We are all in a time of crushing social change, through both the emergence of The Autonomous Patient (5) (catch up! That book was fifteen years ago!) and the dramatic changes in information flow and social connections enabled by the internet. (6) The present dissonance between patient-as-competent and patient-as-naïve should make this change-in-process clear. It’s nothing less than a full-on clash between old paradigm and the surge of competent patients that qualify as “anomalies” that demand change, in the framework of Thomas Kuhn in The Structure of Scientific Revolutions.(7)
It's also a classic blunder for Ms Batt to cite "most patient organizations," a form of blindness to the emergence of a new reality, and especially egregious of her to speak from presumed moral authority: “weak moral justification.” That is the sound of an expiring paradigm raising its head in a dying bellow.
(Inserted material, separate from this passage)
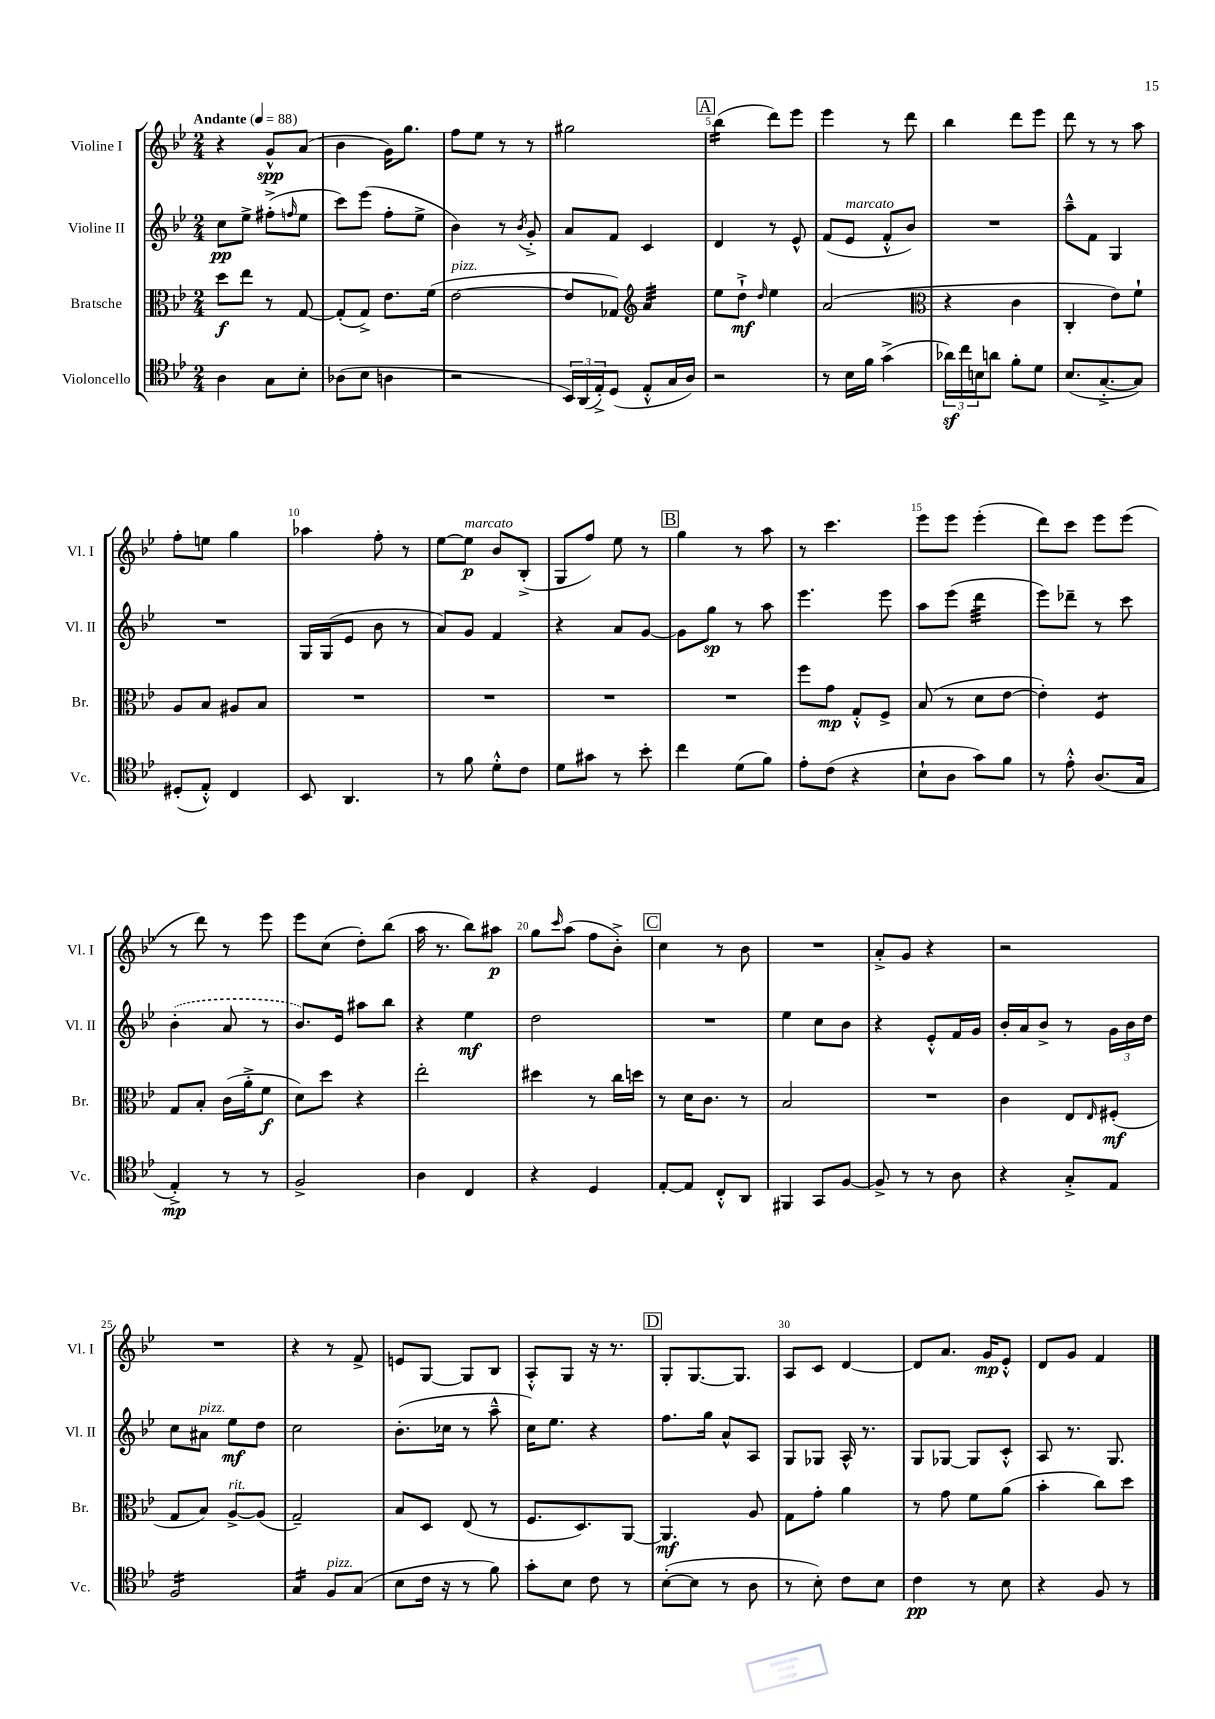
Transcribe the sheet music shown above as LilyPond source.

I refer Ms. Batt to the newly published “Patient-Driven Drug Development,” whose abstract ends: “In this essay I argue that patient-driven drug development is morally permissible.” (8) (emphasis added)
The sociological shift was exquisitely described eight years ago in Sarah Greene's excellent post Participatory Medicine as Revolution! Think Critically! Communicate!, which looks at Paulo Freire’s Pedagogy of the Oppressed (a revolutionary's view of education) and swaps patient for student, doctor for teacher. Two examples: (italics indicate her substitutions)
• To alienate patients from their own decision making is to change them into objects.
• It is only as patients rethink their assumptions in action that they can change. Understanding and acting upon their own health concerns—not consuming ideas of others—must constitute that process.
Comparable semantic precedents I myself have witnessed include women taking ownership of "girl" (formerly a diminishing term used by men; now a woman executive can talk of "going out with the girls") and Blacks taking ownership of “the n-word.”
I respectfully suggest you stuff that up your Humpty Dumpty allusion:-), because as he said, the question is indeed who’s to be master. Then please re-read Taylor and Denegri’s editorial from the perspective of the new-paradigm autonomous patient.
Thank you for your consideration.
(1) http://www.bmj.com/content/356/bmj.j1251/rr-2
(2) The first generation of e-patients. Ferguson & Frydman, BMJ, 2004 BMJ 2004;328:1148
(3) Association of Online Cancer Resources, now mostly migrated to SmartPatients.com
(4) IOM (Institute of Medicine). 2013. Best care at lower cost: The path to continuously learning health care in America. Washington, DC: The National Academies Press.
(5) Coulter A. The Autonomous Patient: Ending Paternalism in Medical Care. London: Stationery Office (for the Nuffield Trust), 2002. [128 pp; ISBN 0-11-703056-2 (p/b)]
(6) From patient centred to people powered: autonomy on the rise BMJ 2015;350:h148
(7) Kuhn T. The Structure of scientific revolutions. University of Chicago Press, 1962; 50th edition, 2012
(8) Flanigan J. This essay is the opening chapter in Philosophical Issues in Pharmaceutics. Ho, Dien, editor. Doi: 10.1007/978-94-024-0979-6
(9) Freire, Paulo. Pedagogy of the Oppressed. New York: Herder and Herder, 1972.